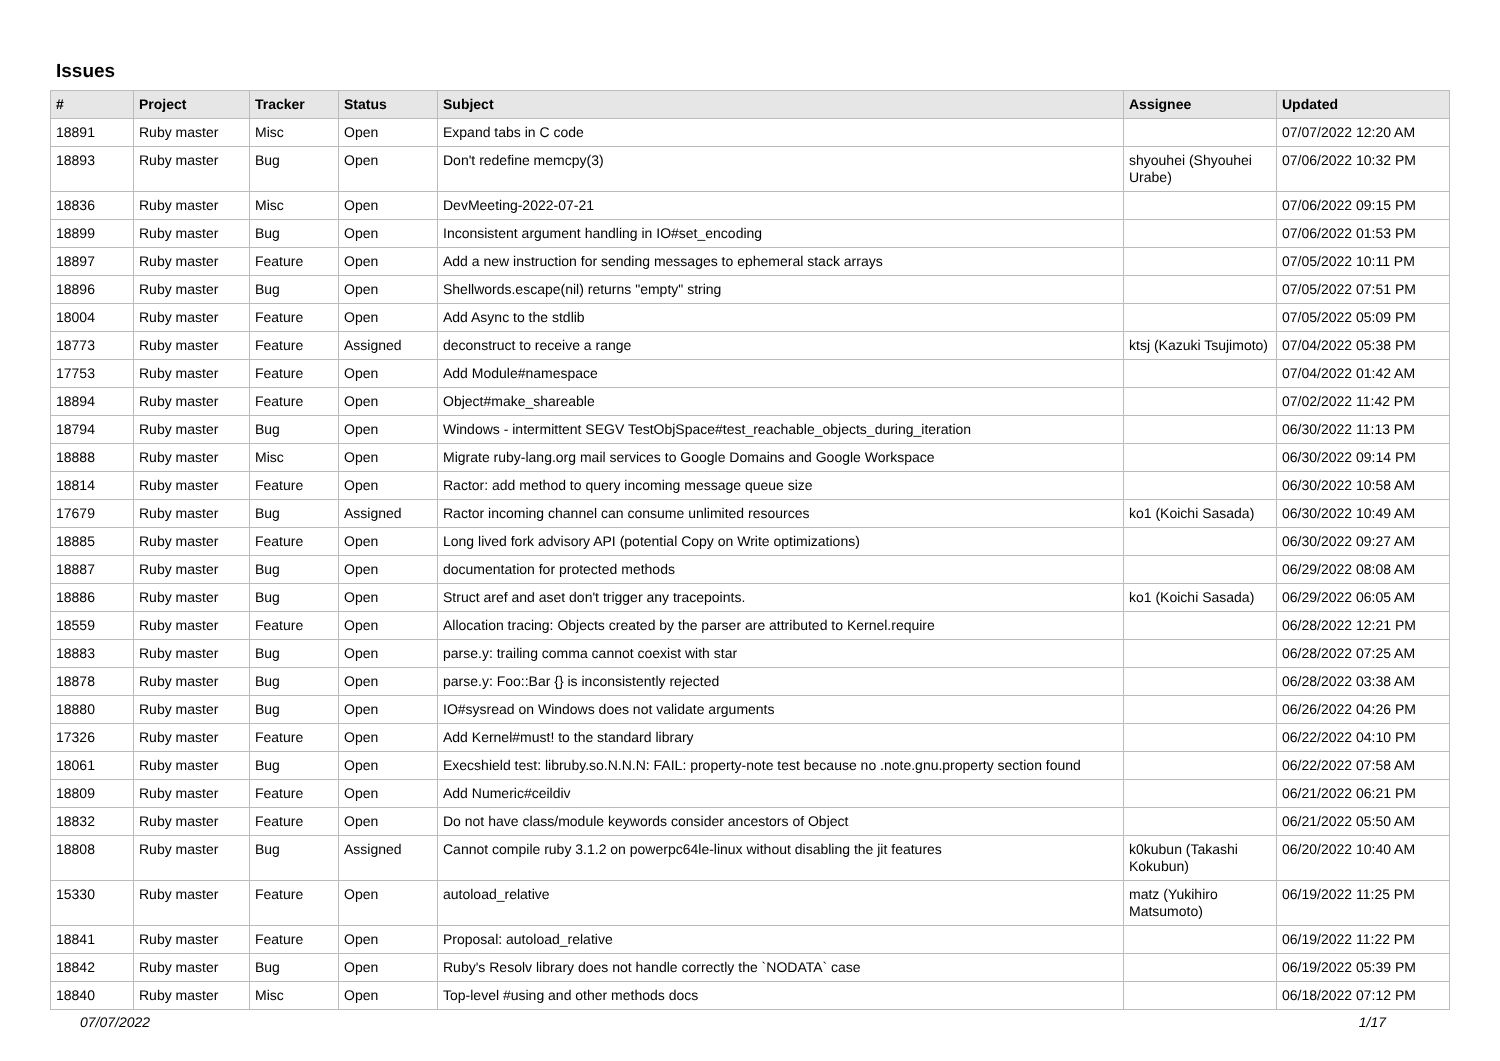Issues
| # | Project | Tracker | Status | Subject | Assignee | Updated |
| --- | --- | --- | --- | --- | --- | --- |
| 18891 | Ruby master | Misc | Open | Expand tabs in C code | | 07/07/2022 12:20 AM |
| 18893 | Ruby master | Bug | Open | Don't redefine memcpy(3) | shyouhei (Shyouhei Urabe) | 07/06/2022 10:32 PM |
| 18836 | Ruby master | Misc | Open | DevMeeting-2022-07-21 | | 07/06/2022 09:15 PM |
| 18899 | Ruby master | Bug | Open | Inconsistent argument handling in IO#set_encoding | | 07/06/2022 01:53 PM |
| 18897 | Ruby master | Feature | Open | Add a new instruction for sending messages to ephemeral stack arrays | | 07/05/2022 10:11 PM |
| 18896 | Ruby master | Bug | Open | Shellwords.escape(nil) returns "empty" string | | 07/05/2022 07:51 PM |
| 18004 | Ruby master | Feature | Open | Add Async to the stdlib | | 07/05/2022 05:09 PM |
| 18773 | Ruby master | Feature | Assigned | deconstruct to receive a range | ktsj (Kazuki Tsujimoto) | 07/04/2022 05:38 PM |
| 17753 | Ruby master | Feature | Open | Add Module#namespace | | 07/04/2022 01:42 AM |
| 18894 | Ruby master | Feature | Open | Object#make_shareable | | 07/02/2022 11:42 PM |
| 18794 | Ruby master | Bug | Open | Windows - intermittent SEGV TestObjSpace#test_reachable_objects_during_iteration | | 06/30/2022 11:13 PM |
| 18888 | Ruby master | Misc | Open | Migrate ruby-lang.org mail services to Google Domains and Google Workspace | | 06/30/2022 09:14 PM |
| 18814 | Ruby master | Feature | Open | Ractor: add method to query incoming message queue size | | 06/30/2022 10:58 AM |
| 17679 | Ruby master | Bug | Assigned | Ractor incoming channel can consume unlimited resources | ko1 (Koichi Sasada) | 06/30/2022 10:49 AM |
| 18885 | Ruby master | Feature | Open | Long lived fork advisory API (potential Copy on Write optimizations) | | 06/30/2022 09:27 AM |
| 18887 | Ruby master | Bug | Open | documentation for protected methods | | 06/29/2022 08:08 AM |
| 18886 | Ruby master | Bug | Open | Struct aref and aset don't trigger any tracepoints. | ko1 (Koichi Sasada) | 06/29/2022 06:05 AM |
| 18559 | Ruby master | Feature | Open | Allocation tracing: Objects created by the parser are attributed to Kernel.require | | 06/28/2022 12:21 PM |
| 18883 | Ruby master | Bug | Open | parse.y: trailing comma cannot coexist with star | | 06/28/2022 07:25 AM |
| 18878 | Ruby master | Bug | Open | parse.y: Foo::Bar {} is inconsistently rejected | | 06/28/2022 03:38 AM |
| 18880 | Ruby master | Bug | Open | IO#sysread on Windows does not validate arguments | | 06/26/2022 04:26 PM |
| 17326 | Ruby master | Feature | Open | Add Kernel#must! to the standard library | | 06/22/2022 04:10 PM |
| 18061 | Ruby master | Bug | Open | Execshield test: libruby.so.N.N.N: FAIL: property-note test because no .note.gnu.property section found | | 06/22/2022 07:58 AM |
| 18809 | Ruby master | Feature | Open | Add Numeric#ceildiv | | 06/21/2022 06:21 PM |
| 18832 | Ruby master | Feature | Open | Do not have class/module keywords consider ancestors of Object | | 06/21/2022 05:50 AM |
| 18808 | Ruby master | Bug | Assigned | Cannot compile ruby 3.1.2 on powerpc64le-linux without disabling the jit features | k0kubun (Takashi Kokubun) | 06/20/2022 10:40 AM |
| 15330 | Ruby master | Feature | Open | autoload_relative | matz (Yukihiro Matsumoto) | 06/19/2022 11:25 PM |
| 18841 | Ruby master | Feature | Open | Proposal: autoload_relative | | 06/19/2022 11:22 PM |
| 18842 | Ruby master | Bug | Open | Ruby's Resolv library does not handle correctly the `NODATA` case | | 06/19/2022 05:39 PM |
| 18840 | Ruby master | Misc | Open | Top-level #using and other methods docs | | 06/18/2022 07:12 PM |
07/07/2022 1/17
== == ==
# ABOUT THIS TASK
Print all the lines above exactly as they are, but without the pictures.

# EXPECTED OUTPUT
Issues
| # | Project | Tracker | Status | Subject | Assignee | Updated |
| --- | --- | --- | --- | --- | --- | --- |
| 18891 | Ruby master | Misc | Open | Expand tabs in C code | | 07/07/2022 12:20 AM |
| 18893 | Ruby master | Bug | Open | Don't redefine memcpy(3) | shyouhei (Shyouhei Urabe) | 07/06/2022 10:32 PM |
| 18836 | Ruby master | Misc | Open | DevMeeting-2022-07-21 | | 07/06/2022 09:15 PM |
| 18899 | Ruby master | Bug | Open | Inconsistent argument handling in IO#set_encoding | | 07/06/2022 01:53 PM |
| 18897 | Ruby master | Feature | Open | Add a new instruction for sending messages to ephemeral stack arrays | | 07/05/2022 10:11 PM |
| 18896 | Ruby master | Bug | Open | Shellwords.escape(nil) returns "empty" string | | 07/05/2022 07:51 PM |
| 18004 | Ruby master | Feature | Open | Add Async to the stdlib | | 07/05/2022 05:09 PM |
| 18773 | Ruby master | Feature | Assigned | deconstruct to receive a range | ktsj (Kazuki Tsujimoto) | 07/04/2022 05:38 PM |
| 17753 | Ruby master | Feature | Open | Add Module#namespace | | 07/04/2022 01:42 AM |
| 18894 | Ruby master | Feature | Open | Object#make_shareable | | 07/02/2022 11:42 PM |
| 18794 | Ruby master | Bug | Open | Windows - intermittent SEGV TestObjSpace#test_reachable_objects_during_iteration | | 06/30/2022 11:13 PM |
| 18888 | Ruby master | Misc | Open | Migrate ruby-lang.org mail services to Google Domains and Google Workspace | | 06/30/2022 09:14 PM |
| 18814 | Ruby master | Feature | Open | Ractor: add method to query incoming message queue size | | 06/30/2022 10:58 AM |
| 17679 | Ruby master | Bug | Assigned | Ractor incoming channel can consume unlimited resources | ko1 (Koichi Sasada) | 06/30/2022 10:49 AM |
| 18885 | Ruby master | Feature | Open | Long lived fork advisory API (potential Copy on Write optimizations) | | 06/30/2022 09:27 AM |
| 18887 | Ruby master | Bug | Open | documentation for protected methods | | 06/29/2022 08:08 AM |
| 18886 | Ruby master | Bug | Open | Struct aref and aset don't trigger any tracepoints. | ko1 (Koichi Sasada) | 06/29/2022 06:05 AM |
| 18559 | Ruby master | Feature | Open | Allocation tracing: Objects created by the parser are attributed to Kernel.require | | 06/28/2022 12:21 PM |
| 18883 | Ruby master | Bug | Open | parse.y: trailing comma cannot coexist with star | | 06/28/2022 07:25 AM |
| 18878 | Ruby master | Bug | Open | parse.y: Foo::Bar {} is inconsistently rejected | | 06/28/2022 03:38 AM |
| 18880 | Ruby master | Bug | Open | IO#sysread on Windows does not validate arguments | | 06/26/2022 04:26 PM |
| 17326 | Ruby master | Feature | Open | Add Kernel#must! to the standard library | | 06/22/2022 04:10 PM |
| 18061 | Ruby master | Bug | Open | Execshield test: libruby.so.N.N.N: FAIL: property-note test because no .note.gnu.property section found | | 06/22/2022 07:58 AM |
| 18809 | Ruby master | Feature | Open | Add Numeric#ceildiv | | 06/21/2022 06:21 PM |
| 18832 | Ruby master | Feature | Open | Do not have class/module keywords consider ancestors of Object | | 06/21/2022 05:50 AM |
| 18808 | Ruby master | Bug | Assigned | Cannot compile ruby 3.1.2 on powerpc64le-linux without disabling the jit features | k0kubun (Takashi Kokubun) | 06/20/2022 10:40 AM |
| 15330 | Ruby master | Feature | Open | autoload_relative | matz (Yukihiro Matsumoto) | 06/19/2022 11:25 PM |
| 18841 | Ruby master | Feature | Open | Proposal: autoload_relative | | 06/19/2022 11:22 PM |
| 18842 | Ruby master | Bug | Open | Ruby's Resolv library does not handle correctly the `NODATA` case | | 06/19/2022 05:39 PM |
| 18840 | Ruby master | Misc | Open | Top-level #using and other methods docs | | 06/18/2022 07:12 PM |
07/07/2022 1/17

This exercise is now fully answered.